*What needs to be done:* From the text about the Cassini flyby of Enceladus, extract the passage starting at "You can read" and ending at "pass. It’s amazing.", copying it word for word.

*Text:*

In a few days, the phenomenal Saturn probe Cassini will skim just barely over the surface of the icy moon Enceladus. This is the moon that has gigantic plumes of water ice billowing out into space, the origin of which is still being argued.
The spacecraft will blow past the moon on March 12, at 19:06 UT. It’ll pass just 50 kilometers (30 miles) over the southern hemisphere of Enceladus. Unfortunately, it won’t take any images at closest approach — screaming over the landscape at 9 miles per second isn’t going to get you much more than blurry pictures. But it’ll take plenty of images on the way in and out, and while it does so its other instruments will be busily taking data, helping Earthbound scientists figure out just what the heck that tiny moon is doing.
Cassini will also pass right through the ice plume (generally considered an E-ticket ride) and will hopefully return an analysis of its contents.
You can read all about this in amazing detail on the CICLOPS site. There are timelines, maps, schedules, everything you could possibly need to understand this close encounter. Actually, you should take a look at that page if only to see what incredibly detailed thinking has to go into making such a pass. It’s amazing.




March 6th, 2008 at 11:17 am
All photos will be rated “R”?
J/P=?
March 6th, 2008 at 11:28 am
You can see a video description of the flyby on the JPL homepage at www.jpl.nasa.gov. See Enceladus: Taking the Plunge.
March 6th, 2008 at 11:29 am
So let me get this straight: Cassini and Enceladus are about one billion miles away (depending on orbital location) and it’s going to miss by all of 30 miles???? Yikes^3!

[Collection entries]
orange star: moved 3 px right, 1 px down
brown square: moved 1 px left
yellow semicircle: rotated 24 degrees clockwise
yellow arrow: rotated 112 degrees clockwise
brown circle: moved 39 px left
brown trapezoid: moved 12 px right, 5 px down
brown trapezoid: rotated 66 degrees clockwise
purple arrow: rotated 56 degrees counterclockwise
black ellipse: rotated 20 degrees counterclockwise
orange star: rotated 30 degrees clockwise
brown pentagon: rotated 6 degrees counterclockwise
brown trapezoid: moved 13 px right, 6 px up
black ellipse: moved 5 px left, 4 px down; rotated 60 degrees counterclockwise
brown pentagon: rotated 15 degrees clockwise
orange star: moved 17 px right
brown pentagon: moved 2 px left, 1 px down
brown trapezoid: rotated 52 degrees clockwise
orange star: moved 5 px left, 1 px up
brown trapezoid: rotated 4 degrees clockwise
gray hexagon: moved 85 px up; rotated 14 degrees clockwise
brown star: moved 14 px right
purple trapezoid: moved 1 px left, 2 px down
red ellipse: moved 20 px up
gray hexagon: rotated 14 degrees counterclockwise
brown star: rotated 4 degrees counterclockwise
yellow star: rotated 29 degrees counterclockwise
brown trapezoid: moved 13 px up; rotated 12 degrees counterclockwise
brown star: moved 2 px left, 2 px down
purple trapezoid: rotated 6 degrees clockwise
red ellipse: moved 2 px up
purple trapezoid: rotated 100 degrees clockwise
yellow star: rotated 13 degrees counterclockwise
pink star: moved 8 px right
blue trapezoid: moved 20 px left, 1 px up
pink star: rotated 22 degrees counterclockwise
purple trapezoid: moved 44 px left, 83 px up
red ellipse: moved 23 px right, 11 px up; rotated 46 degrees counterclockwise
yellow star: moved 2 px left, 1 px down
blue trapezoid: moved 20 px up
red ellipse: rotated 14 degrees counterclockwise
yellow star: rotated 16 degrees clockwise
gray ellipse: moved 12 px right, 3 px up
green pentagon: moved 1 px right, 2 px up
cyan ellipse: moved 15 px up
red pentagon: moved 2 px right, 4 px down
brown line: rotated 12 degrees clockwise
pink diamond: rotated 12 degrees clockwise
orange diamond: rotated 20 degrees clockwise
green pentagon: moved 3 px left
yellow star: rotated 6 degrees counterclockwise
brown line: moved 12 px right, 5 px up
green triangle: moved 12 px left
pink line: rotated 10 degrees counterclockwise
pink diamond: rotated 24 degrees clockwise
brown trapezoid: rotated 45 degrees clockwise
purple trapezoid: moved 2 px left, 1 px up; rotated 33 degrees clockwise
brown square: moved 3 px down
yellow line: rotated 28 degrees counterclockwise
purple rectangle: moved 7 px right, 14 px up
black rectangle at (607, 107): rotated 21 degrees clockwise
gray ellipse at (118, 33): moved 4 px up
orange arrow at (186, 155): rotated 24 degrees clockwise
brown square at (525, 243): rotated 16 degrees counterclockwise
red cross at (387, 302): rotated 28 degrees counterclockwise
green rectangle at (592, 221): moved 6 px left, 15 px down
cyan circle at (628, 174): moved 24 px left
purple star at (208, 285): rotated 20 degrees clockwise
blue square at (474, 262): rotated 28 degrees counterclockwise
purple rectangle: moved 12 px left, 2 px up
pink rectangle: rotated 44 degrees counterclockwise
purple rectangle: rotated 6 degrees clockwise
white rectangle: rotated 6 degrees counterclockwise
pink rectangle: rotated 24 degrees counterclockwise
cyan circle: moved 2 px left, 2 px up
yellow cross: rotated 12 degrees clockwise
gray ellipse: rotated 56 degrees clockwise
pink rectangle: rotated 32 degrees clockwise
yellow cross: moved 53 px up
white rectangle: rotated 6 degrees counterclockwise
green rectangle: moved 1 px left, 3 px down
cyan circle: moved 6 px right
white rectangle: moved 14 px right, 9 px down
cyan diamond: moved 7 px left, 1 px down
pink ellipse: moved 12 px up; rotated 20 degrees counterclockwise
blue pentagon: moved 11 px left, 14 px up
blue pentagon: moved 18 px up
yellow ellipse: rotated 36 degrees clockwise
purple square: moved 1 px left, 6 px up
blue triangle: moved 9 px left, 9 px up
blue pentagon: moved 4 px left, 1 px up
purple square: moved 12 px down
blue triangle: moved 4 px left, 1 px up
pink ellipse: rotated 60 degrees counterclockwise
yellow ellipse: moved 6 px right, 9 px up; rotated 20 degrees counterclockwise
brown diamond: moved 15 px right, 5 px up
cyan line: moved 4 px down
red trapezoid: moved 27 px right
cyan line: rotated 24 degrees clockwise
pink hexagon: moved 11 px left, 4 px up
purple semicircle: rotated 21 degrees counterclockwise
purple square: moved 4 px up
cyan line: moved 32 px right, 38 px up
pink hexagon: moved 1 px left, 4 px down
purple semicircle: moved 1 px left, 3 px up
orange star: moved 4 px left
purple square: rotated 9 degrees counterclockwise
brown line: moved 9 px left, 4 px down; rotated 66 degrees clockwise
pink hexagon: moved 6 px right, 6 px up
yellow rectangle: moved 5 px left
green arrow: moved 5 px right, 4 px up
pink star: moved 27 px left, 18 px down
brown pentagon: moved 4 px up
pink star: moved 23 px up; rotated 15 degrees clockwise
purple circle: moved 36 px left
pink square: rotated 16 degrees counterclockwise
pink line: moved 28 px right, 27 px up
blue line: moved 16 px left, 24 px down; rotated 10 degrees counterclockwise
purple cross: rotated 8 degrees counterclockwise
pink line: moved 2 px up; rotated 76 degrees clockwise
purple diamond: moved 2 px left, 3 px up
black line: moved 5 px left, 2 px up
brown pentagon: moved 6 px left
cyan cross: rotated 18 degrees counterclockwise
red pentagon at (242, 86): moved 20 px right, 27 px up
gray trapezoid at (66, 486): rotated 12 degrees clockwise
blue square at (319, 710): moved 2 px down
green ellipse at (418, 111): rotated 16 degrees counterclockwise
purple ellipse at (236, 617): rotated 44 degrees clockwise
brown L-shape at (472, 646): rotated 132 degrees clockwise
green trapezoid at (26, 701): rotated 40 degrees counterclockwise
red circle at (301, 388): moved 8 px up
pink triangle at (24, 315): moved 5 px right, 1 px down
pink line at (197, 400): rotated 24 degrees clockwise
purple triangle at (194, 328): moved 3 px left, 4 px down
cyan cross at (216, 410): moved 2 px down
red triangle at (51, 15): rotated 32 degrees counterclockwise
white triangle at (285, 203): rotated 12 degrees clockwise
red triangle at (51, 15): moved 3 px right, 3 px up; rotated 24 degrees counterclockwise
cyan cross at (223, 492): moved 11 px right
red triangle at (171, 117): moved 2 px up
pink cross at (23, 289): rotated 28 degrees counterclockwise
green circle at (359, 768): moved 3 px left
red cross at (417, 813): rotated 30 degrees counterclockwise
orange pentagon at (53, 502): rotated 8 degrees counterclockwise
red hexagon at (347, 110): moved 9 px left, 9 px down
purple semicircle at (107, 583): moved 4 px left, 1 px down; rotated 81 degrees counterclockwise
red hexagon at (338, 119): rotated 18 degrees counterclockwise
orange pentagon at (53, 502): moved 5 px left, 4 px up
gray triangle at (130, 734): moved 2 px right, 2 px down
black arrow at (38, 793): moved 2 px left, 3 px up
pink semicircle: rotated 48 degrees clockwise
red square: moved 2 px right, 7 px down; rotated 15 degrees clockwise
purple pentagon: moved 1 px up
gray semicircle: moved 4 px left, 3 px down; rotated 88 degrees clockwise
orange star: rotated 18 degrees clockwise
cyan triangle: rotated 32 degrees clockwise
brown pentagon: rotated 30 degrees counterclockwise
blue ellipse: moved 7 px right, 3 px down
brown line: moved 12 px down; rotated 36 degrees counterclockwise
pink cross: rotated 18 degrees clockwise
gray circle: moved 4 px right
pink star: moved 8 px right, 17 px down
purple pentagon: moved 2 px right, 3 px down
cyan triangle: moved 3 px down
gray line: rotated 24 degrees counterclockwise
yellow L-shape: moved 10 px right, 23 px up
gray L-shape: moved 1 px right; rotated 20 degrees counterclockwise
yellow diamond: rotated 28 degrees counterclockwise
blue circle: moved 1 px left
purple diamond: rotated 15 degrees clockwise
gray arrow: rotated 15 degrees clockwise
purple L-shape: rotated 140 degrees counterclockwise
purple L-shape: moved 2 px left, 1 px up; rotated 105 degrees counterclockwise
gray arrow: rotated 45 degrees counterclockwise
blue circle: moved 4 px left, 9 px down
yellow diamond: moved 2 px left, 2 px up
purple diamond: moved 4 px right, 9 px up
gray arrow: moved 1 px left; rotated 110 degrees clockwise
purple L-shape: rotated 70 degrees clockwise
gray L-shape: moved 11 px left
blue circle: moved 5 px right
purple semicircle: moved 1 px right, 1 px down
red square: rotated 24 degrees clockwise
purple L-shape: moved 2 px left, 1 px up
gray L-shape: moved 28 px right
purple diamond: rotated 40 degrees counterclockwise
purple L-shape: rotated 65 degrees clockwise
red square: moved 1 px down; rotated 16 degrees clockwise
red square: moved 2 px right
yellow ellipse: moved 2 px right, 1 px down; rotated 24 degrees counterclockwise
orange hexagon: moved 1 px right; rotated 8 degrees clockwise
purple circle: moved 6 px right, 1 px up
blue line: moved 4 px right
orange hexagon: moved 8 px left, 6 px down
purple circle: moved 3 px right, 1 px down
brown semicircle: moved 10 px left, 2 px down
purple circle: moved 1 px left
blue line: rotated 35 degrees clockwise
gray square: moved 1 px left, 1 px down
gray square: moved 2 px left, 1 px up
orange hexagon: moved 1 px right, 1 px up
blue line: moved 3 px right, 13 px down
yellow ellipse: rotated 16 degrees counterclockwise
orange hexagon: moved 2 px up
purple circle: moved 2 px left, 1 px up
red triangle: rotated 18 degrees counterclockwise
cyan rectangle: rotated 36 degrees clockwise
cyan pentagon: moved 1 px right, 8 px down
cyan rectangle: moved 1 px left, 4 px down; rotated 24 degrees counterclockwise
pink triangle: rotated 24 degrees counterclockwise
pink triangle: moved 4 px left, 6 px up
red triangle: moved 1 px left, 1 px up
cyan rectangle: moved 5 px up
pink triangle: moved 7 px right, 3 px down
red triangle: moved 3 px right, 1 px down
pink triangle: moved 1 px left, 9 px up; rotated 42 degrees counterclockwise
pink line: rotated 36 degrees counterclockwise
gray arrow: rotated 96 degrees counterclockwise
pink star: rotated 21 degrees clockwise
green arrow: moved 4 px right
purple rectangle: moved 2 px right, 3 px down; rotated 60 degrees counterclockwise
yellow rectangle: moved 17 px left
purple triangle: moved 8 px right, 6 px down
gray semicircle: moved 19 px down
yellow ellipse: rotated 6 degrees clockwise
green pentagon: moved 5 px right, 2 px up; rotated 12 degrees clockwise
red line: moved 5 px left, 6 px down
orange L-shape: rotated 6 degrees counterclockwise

*Task answer:*
You can read all about this in amazing detail on the CICLOPS site. There are timelines, maps, schedules, everything you could possibly need to understand this close encounter. Actually, you should take a look at that page if only to see what incredibly detailed thinking has to go into making such a pass. It’s amazing.